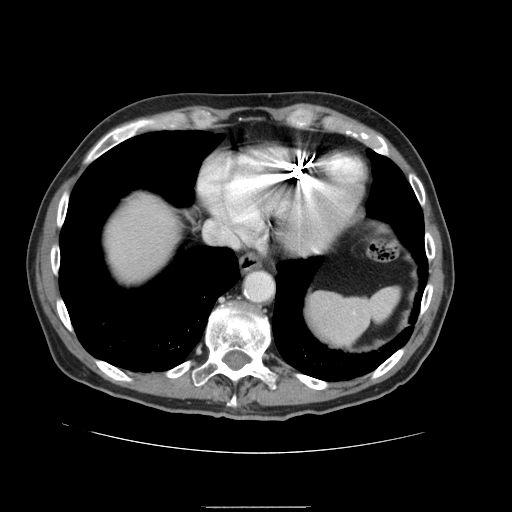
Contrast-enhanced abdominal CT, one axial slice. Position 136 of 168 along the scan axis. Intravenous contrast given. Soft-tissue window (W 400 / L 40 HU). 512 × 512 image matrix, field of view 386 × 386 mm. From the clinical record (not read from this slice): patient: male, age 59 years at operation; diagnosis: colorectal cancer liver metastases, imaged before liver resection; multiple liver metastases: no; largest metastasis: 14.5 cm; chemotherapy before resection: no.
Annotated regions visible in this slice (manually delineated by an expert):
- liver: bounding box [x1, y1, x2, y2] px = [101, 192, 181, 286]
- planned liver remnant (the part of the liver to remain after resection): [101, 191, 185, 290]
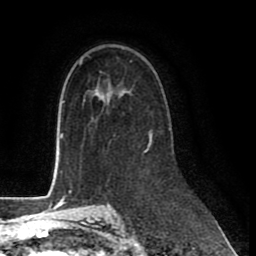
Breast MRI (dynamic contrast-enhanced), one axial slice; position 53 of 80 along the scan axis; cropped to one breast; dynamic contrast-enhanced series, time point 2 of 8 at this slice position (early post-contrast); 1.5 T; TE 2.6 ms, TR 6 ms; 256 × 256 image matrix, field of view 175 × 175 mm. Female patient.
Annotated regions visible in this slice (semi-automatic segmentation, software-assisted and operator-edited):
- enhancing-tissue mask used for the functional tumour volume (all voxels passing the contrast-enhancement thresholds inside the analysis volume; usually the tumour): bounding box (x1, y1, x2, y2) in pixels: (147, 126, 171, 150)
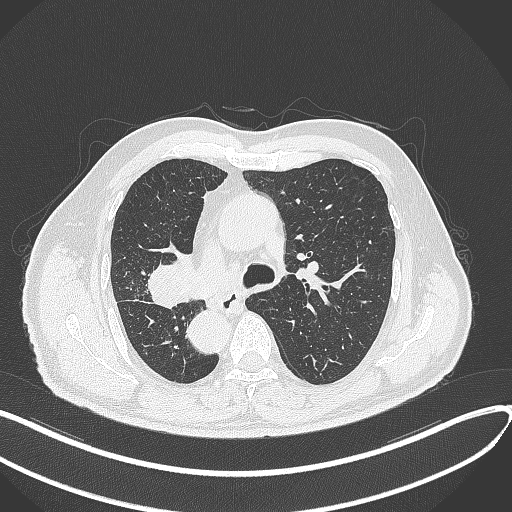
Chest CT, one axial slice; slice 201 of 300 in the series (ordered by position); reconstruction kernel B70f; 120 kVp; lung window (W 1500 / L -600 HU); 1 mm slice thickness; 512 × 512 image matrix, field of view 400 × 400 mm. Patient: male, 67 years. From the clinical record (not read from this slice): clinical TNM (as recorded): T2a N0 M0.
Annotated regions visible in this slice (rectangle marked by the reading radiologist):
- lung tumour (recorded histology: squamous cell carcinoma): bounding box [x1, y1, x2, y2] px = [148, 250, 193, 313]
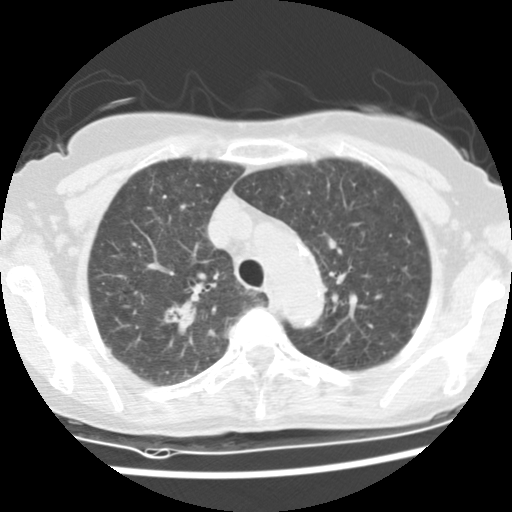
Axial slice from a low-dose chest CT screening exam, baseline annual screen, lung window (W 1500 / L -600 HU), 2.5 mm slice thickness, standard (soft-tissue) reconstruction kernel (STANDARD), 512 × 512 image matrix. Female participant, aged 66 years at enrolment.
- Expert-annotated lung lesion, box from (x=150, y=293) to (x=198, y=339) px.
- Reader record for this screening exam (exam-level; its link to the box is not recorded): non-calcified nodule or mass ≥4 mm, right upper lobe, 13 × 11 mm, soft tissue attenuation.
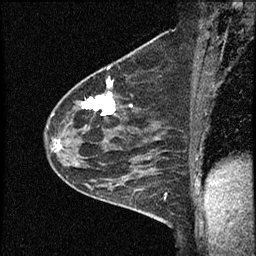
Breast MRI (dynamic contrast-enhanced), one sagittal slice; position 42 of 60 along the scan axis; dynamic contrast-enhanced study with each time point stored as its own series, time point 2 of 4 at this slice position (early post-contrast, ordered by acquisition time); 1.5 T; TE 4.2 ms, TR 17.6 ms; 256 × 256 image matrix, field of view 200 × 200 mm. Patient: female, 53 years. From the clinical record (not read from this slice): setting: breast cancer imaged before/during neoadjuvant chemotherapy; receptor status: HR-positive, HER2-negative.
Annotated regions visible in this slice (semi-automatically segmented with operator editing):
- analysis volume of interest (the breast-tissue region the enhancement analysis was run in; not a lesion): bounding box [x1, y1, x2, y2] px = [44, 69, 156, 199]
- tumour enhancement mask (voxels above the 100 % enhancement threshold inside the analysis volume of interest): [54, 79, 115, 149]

------------------------------------------------------------

**TASK PROMPT:** Start at the top line above and repeat the records verbatim, leaving images out.

**OUTPUT OF THE EXERCISE:**
Contrast-enhanced abdominal CT, one axial slice. Position 136 of 168 along the scan axis. Intravenous contrast given. Soft-tissue window (W 400 / L 40 HU). 512 × 512 image matrix, field of view 386 × 386 mm. From the clinical record (not read from this slice): patient: male, age 59 years at operation; diagnosis: colorectal cancer liver metastases, imaged before liver resection; multiple liver metastases: no; largest metastasis: 14.5 cm; chemotherapy before resection: no.
Annotated regions visible in this slice (manually delineated by an expert):
- liver: bounding box [x1, y1, x2, y2] px = [101, 192, 181, 286]
- planned liver remnant (the part of the liver to remain after resection): [101, 191, 185, 290]
Breast MRI (dynamic contrast-enhanced), one axial slice; position 53 of 80 along the scan axis; cropped to one breast; dynamic contrast-enhanced series, time point 2 of 8 at this slice position (early post-contrast); 1.5 T; TE 2.6 ms, TR 6 ms; 256 × 256 image matrix, field of view 175 × 175 mm. Female patient.
Annotated regions visible in this slice (semi-automatic segmentation, software-assisted and operator-edited):
- enhancing-tissue mask used for the functional tumour volume (all voxels passing the contrast-enhancement thresholds inside the analysis volume; usually the tumour): bounding box (x1, y1, x2, y2) in pixels: (147, 126, 171, 150)
Chest CT, one axial slice; slice 201 of 300 in the series (ordered by position); reconstruction kernel B70f; 120 kVp; lung window (W 1500 / L -600 HU); 1 mm slice thickness; 512 × 512 image matrix, field of view 400 × 400 mm. Patient: male, 67 years. From the clinical record (not read from this slice): clinical TNM (as recorded): T2a N0 M0.
Annotated regions visible in this slice (rectangle marked by the reading radiologist):
- lung tumour (recorded histology: squamous cell carcinoma): bounding box [x1, y1, x2, y2] px = [148, 250, 193, 313]
Axial slice from a low-dose chest CT screening exam, baseline annual screen, lung window (W 1500 / L -600 HU), 2.5 mm slice thickness, standard (soft-tissue) reconstruction kernel (STANDARD), 512 × 512 image matrix. Female participant, aged 66 years at enrolment.
- Expert-annotated lung lesion, box from (x=150, y=293) to (x=198, y=339) px.
- Reader record for this screening exam (exam-level; its link to the box is not recorded): non-calcified nodule or mass ≥4 mm, right upper lobe, 13 × 11 mm, soft tissue attenuation.
Breast MRI (dynamic contrast-enhanced), one sagittal slice; position 42 of 60 along the scan axis; dynamic contrast-enhanced study with each time point stored as its own series, time point 2 of 4 at this slice position (early post-contrast, ordered by acquisition time); 1.5 T; TE 4.2 ms, TR 17.6 ms; 256 × 256 image matrix, field of view 200 × 200 mm. Patient: female, 53 years. From the clinical record (not read from this slice): setting: breast cancer imaged before/during neoadjuvant chemotherapy; receptor status: HR-positive, HER2-negative.
Annotated regions visible in this slice (semi-automatically segmented with operator editing):
- analysis volume of interest (the breast-tissue region the enhancement analysis was run in; not a lesion): bounding box [x1, y1, x2, y2] px = [44, 69, 156, 199]
- tumour enhancement mask (voxels above the 100 % enhancement threshold inside the analysis volume of interest): [54, 79, 115, 149]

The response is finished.